- Action item A:
Write out the lines of the records below as a numbered list, dropping any blank lines and leaving out the pictures.
- Action item B:
Pick up the mailing-list message about chaining BPF programs and keep writing from the point where it stops.
(Text for analysis Opens)
Re: static and dynamic linking. Was: [PATCH bpf-next v3 1/5] bpf: Support chain calling multiple BPF

From: Alexei Starovoitov <alexei.starovoitov@gmail.com>
To: "Toke Høiland-Jørgensen" <toke@redhat.com>
Cc: Edward Cree <ecree@solarflare.com>,
	John Fastabend <john.fastabend@gmail.com>,
	Daniel Borkmann <daniel@iogearbox.net>,
	Alexei Starovoitov <ast@kernel.org>,
	Martin KaFai Lau <kafai@fb.com>, Song Liu <songliubraving@fb.com>,
	Yonghong Song <yhs@fb.com>,
	Marek Majkowski <marek@cloudflare.com>,
	Lorenz Bauer <lmb@cloudflare.com>,
	Alan Maguire <alan.maguire@oracle.com>,
	Jesper Dangaard Brouer <brouer@redhat.com>,
	David Miller <davem@davemloft.net>,
	netdev@vger.kernel.org, bpf@vger.kernel.org
Subject: Re: static and dynamic linking. Was: [PATCH bpf-next v3 1/5] bpf: Support chain calling multiple BPF
Date: Tue, 12 Nov 2019 11:52:26 -0800	[thread overview]
Message-ID: <20191112195223.cp5kcmkko54dsfbg@ast-mbp.dhcp.thefacebook.com> (raw)
In-Reply-To: <87h839oymg.fsf@toke.dk>

On Tue, Nov 12, 2019 at 05:20:07PM +0100, Toke Høiland-Jørgensen wrote:
> Alexei Starovoitov <alexei.starovoitov@gmail.com> writes:
> 
> > On Tue, Oct 22, 2019 at 08:07:42PM +0200, Toke Høiland-Jørgensen wrote:
> >> 
> >> I believe this is what Alexei means by "indirect calls". That is
> >> different, though, because it implies that each program lives as a
> >> separate object in the kernel - and so it might actually work. What you
> >> were talking about (until this paragraph) was something that was
> >> entirely in userspace, and all the kernel sees is a blob of the eBPF
> >> equivalent of `cat *.so > my_composite_prog.so`.
> >
> > So I've looked at indirect calls and realized that they're _indirect_ calls.
> > The retpoline overhead will be around, so a solution has to work without them.
> > I still think they're necessary for all sorts of things, but priority shifted.
> >
> > I think what Ed is proposing with static linking is the best generic solution.
> > The chaining policy doesn't belong in the kernel. A user space can express the
> > chaining logic in the form of BPF program. Static linking achieves that. There
> > could be a 'root' bpf program (let's call it rootlet.o) that looks like:
> > int xdp_firewall_placeholder1(struct xdp_md *ctx)
(Text for analysis Closes)
(Record set Opens)
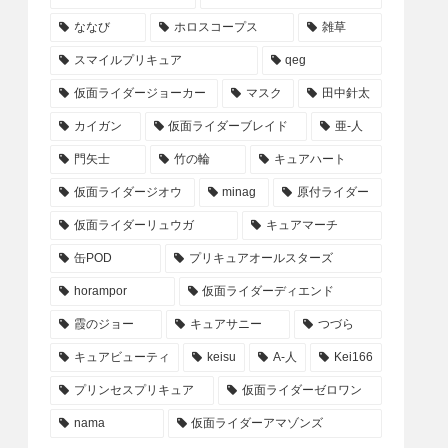
ななび
ホロスコープス
雑草
スマイルプリキュア
qeg
仮面ライダージョーカー
マスク
田中針太
カイガン
仮面ライダーブレイド
亜-人
門矢士
竹の輪
キュアハート
仮面ライダージオウ
minag
原付ライダー
仮面ライダーリュウガ
キュアマーチ
缶POD
プリキュアオールスターズ
horampor
仮面ライダーディエンド
霞のジョー
キュアサニー
つづら
キュアビューティ
keisu
A-人
Kei166
プリンセスプリキュア
仮面ライダーゼロワン
nama
仮面ライダーアマゾンズ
(Record set Closes)
- Response box A:
1. ななび
2. ホロスコープス
3. 雑草
4. スマイルプリキュア
5. qeg
6. 仮面ライダージョーカー
7. マスク
8. 田中針太
9. カイガン
10. 仮面ライダーブレイド
11. 亜-人
12. 門矢士
13. 竹の輪
14. キュアハート
15. 仮面ライダージオウ
16. minag
17. 原付ライダー
18. 仮面ライダーリュウガ
19. キュアマーチ
20. 缶POD
21. プリキュアオールスターズ
22. horampor
23. 仮面ライダーディエンド
24. 霞のジョー
25. キュアサニー
26. つづら
27. キュアビューティ
28. keisu
29. A-人
30. Kei166
31. プリンセスプリキュア
32. 仮面ライダーゼロワン
33. nama
34. 仮面ライダーアマゾンズ

- Response box B:
> > {
> >    return XDP_PASS;
> > }
> > int xdp_firewall_placeholder2(struct xdp_md *ctx)
> > {
> >    return XDP_PASS;
> > }
> > int xdp_load_balancer_placeholder1(struct xdp_md *ctx)
> > {
> >    return XDP_PASS;
> > }
> > int main_xdp_prog(struct xdp_md *ctx)
> > {
> >    int ret;
> >
> >    ret = xdp_firewall_placeholder1(ctx);
> >    switch (ret) {
> >    case XDP_PASS: break;
> >    case XDP_PROP: return XDP_DROP;
> >    case XDP_TX: case XDP_REDIRECT:
> >       /* buggy firewall */
> >       bpf_perf_event_output(ctx,...);
> >    default: break; /* or whatever else */
> >    }
> >    
> >    ret = xdp_firewall_placeholder2(ctx);
> >    switch (ret) {
> >    case XDP_PASS: break;
> >    case XDP_PROP: return XDP_DROP;
> >    default: break;
> >    }
> >
> >    ret = xdp_load_balancer_placeholder1(ctx);
> >    switch (ret) {
> >    case XDP_PASS: break;
> >    case XDP_PROP: return XDP_DROP;
> >    case XDP_TX: return XDP_TX;
> >    case XDP_REDIRECT: return XDP_REDIRECT;
> >    default: break; /* or whatever else */
> >    }
> >    return XDP_PASS;
> > }
> >
> > When firewall1.rpm is installed it needs to use either a central daemon or
> > common library (let's call it libxdp.so) that takes care of orchestration. The
> > library would need to keep a state somewhere (like local file or a database).
> > The state will include rootlet.o and new firewall1.o that wants to be linked
> > into the existing program chain. When firewall2.rpm gets installed it calls the
> > same libxdp.so functions that operate on shared state. libxdp.so needs to link
> > firewall1.o + firewall2.o + rootlet.o into one program and attach it to netdev.
> > This is static linking. The existing kernel infrastructure already supports
> > such model and I think it's enough for a lot of use cases. In particular fb's
> > firewall+katran XDP style will fit right in. But bpf_tail_calls are
> > incompatible with bpf2bpf calls that static linking will use and I think
> > cloudlfare folks expressed the interest to use them for some reason even within
> > single firewall ? so we need to improve the model a bit.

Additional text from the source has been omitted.